Человек бегущий (Туинов) - страница 77

— Ну что ты-то ревешь? — спросил Борик брезгливо. — Иди лучше переоденься, покажись народу…

Грушенкову стоило больших усилий, чтобы не встать и не влепить ему, на сколько хватило бы силы. Он, конечно, не знал, почему плачет Лида, а Борик, наверное, знал или, во всяком случае, догадывался, но нельзя же так было — грубо, брезгливо, как будто она, как Алекс, уже и зависела от него в чем-то…

Лида встала со скамейки и, отвернувшись к стене, то есть к нему, к Грушенкову повернувшись, принялась промокать покрасневшие глаза беленьким крошечным платочком. Его она, конечно, не замечала. Ну и пусть! Он вовсе не желал быть нечаянным свидетелем ее слабости и вот стал… Это даже хорошо, что она не обращает на него внимания!..

— Мы будем репетировать в конце концов? — бездушно спросил Алекс, явно одну ее имея в виду.

Грушенков видел, как исказилось ее лицо досадой и болью. Значит, это и вправду из-за Алекса, не безразличен он ей…

— Проводи меня, мальчик…

Она смотрела на него и ему говорила. Грушенков вспомнил про свой разбитый нос, рука его невольно потянулась, чтобы прикрыть…

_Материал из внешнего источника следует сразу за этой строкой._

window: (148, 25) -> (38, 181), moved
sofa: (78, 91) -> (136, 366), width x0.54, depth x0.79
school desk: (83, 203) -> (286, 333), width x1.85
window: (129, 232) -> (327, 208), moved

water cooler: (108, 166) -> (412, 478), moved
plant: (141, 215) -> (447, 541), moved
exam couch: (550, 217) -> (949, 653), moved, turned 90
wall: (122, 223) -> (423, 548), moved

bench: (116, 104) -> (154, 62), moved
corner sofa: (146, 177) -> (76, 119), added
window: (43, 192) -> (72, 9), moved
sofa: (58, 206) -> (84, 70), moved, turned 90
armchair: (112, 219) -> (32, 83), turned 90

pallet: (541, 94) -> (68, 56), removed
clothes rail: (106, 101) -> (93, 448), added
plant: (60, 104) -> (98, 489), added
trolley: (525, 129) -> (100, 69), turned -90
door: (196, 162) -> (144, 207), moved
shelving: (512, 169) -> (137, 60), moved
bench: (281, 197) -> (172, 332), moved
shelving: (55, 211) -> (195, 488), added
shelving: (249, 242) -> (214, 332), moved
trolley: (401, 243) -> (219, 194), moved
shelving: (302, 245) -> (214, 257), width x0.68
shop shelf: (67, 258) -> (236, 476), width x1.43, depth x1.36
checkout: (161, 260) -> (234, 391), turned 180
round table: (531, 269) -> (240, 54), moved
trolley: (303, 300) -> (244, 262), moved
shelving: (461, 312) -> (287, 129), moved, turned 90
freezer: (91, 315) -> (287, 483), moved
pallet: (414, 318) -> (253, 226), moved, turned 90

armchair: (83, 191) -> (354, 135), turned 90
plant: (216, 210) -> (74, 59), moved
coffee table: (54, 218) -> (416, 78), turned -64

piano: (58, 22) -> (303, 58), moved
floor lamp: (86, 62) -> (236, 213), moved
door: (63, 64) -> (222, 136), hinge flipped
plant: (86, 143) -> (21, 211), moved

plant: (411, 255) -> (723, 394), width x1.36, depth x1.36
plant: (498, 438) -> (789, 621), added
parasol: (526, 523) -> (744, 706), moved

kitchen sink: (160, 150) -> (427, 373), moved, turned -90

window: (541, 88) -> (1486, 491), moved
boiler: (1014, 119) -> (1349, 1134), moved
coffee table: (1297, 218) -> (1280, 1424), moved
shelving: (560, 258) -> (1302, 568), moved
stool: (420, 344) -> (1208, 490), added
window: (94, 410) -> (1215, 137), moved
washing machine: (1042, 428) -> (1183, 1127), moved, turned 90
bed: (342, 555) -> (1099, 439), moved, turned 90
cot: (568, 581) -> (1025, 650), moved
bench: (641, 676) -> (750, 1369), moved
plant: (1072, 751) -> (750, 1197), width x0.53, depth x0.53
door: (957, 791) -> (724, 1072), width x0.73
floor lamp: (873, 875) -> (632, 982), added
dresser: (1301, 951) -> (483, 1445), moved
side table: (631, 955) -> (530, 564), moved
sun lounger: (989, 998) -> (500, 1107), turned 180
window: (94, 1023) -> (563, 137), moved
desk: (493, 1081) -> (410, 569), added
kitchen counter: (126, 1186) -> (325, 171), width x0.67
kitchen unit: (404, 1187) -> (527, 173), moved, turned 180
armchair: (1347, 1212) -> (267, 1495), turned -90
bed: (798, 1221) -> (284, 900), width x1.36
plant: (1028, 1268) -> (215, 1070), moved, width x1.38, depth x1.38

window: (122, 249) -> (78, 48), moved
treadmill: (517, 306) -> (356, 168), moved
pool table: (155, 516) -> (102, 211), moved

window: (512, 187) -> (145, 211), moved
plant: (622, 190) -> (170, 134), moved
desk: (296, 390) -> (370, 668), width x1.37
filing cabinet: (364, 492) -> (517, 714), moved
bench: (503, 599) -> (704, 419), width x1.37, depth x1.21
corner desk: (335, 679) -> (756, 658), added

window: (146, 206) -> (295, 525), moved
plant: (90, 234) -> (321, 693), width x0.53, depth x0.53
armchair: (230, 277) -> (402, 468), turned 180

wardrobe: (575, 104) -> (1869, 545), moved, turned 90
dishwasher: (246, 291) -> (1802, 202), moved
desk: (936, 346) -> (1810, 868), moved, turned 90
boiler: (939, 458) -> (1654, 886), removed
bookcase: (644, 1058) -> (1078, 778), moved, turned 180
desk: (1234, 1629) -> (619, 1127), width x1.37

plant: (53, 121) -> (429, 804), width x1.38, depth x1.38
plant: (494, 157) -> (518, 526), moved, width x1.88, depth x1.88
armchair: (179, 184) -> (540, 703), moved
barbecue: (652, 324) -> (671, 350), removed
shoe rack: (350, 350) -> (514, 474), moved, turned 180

— Скорее же, скорее!.. — шептала ему Лида.

И он опять забыл про нос, про себя, про все, кажется, на свете. Он встал ей навстречу и следом за нею вышел из подвала. Было в этом какое-то волшебство. Кто мог предположить, подумать? Что вот так, ни с того ни с сего!.. Конечно, он лишь подвернулся под горячую руку, что ей в нем, конечно… И потом, он сегодня не в форме… Расступились почтительно фаны перед ними. Лида уже поднималась по лестнице, когда, оттолкнув Грушенкова, нагнал ее Алекс и остановил, придержал бесцеремонно за руку.

— Ты что? Куда? А репетиция? Ты же ничего не поняла!.. — выпалил Алекс торопливо.

— Уйди, Леша… — тихо попросила Лида и, взглянув через его плечо на Грушенкова, позвала: — Пошли же, мальчик!

— Ну объясни хоть что-нибудь, — сказал Алекс и зачем-то посмотрел на Грушенкова, как бы приглашая и его в свидетели, мол, видишь, ну чего ей еще на-до-то…

Лида ничего ему не ответила, повернулась и пошла наверх. Алекс капризно передернул плечами, по больше ни о чем спрашивать не стал, отступил в сторонку, давая Грушенкову дорогу.

— Начинается!.. — впрочем, ядовито прошипел он им вослед, но Лида, кажется, уже не услышала его.

* * *

Нет, он ни за что ни за кем бы вот так, как Алекс, не побежал: ни за Лидой, ни за Мэрилин Монро, ни даже за последним поездом — черт с ними со всеми, со счастливым билетом, с уплывающим призрачным счастьем, незаработанным, дармовым. Так не бывает, чтобы даром. А они всё бегают, надеются урвать, успеть, ухватить… Пустое. Да и кто сказал, что именно этот поезд твой? Или эта Лида… Почему она, а не любая другая красивая девушка? Кто выдумал романтические эти жалкие байки про алые паруса? Сиди, мол, и жди на берегу своего счастья или беги за ним как угорелый, себя забыв, не упусти, не прозевай… Нет, все должно приходить как бы само. То есть Борик, конечно, знал, что само собой ничего не бывает, за все надо платить звонкой монетой, пластаться и горбатиться, ломать голову, лицемерить или рисковать, даже унижаться, если требуют, и иначе нельзя. Но не по таким же пустякам! Не впрямую и не в лоб, а как бы по касательной. Это такая подготовочка, прелюдия, пролог к главному, заветному, которое обязано как бы само идти в руки. Такая это плата, о которой знаешь только ты, другие не догадываются. Короче, все должно быть тоньше. А оговорки, недомолвки, «как бы» да «вроде бы» — это лишь подготовительная работа, тьфу на нее и забыл, это невидимые миру слезы, они никого, кроме тебя, не касаются, их как бы нет для других. Иначе грош цена твоим победам. Никто не должен видеть, как роешь ты яму ближнему своему, хотя бы потому, что он туда не упадет. Что-то же должно быть тайным в этой жизни, известным лишь узкому кругу или тебе одному. Это только дураки живут с душой нараспашку.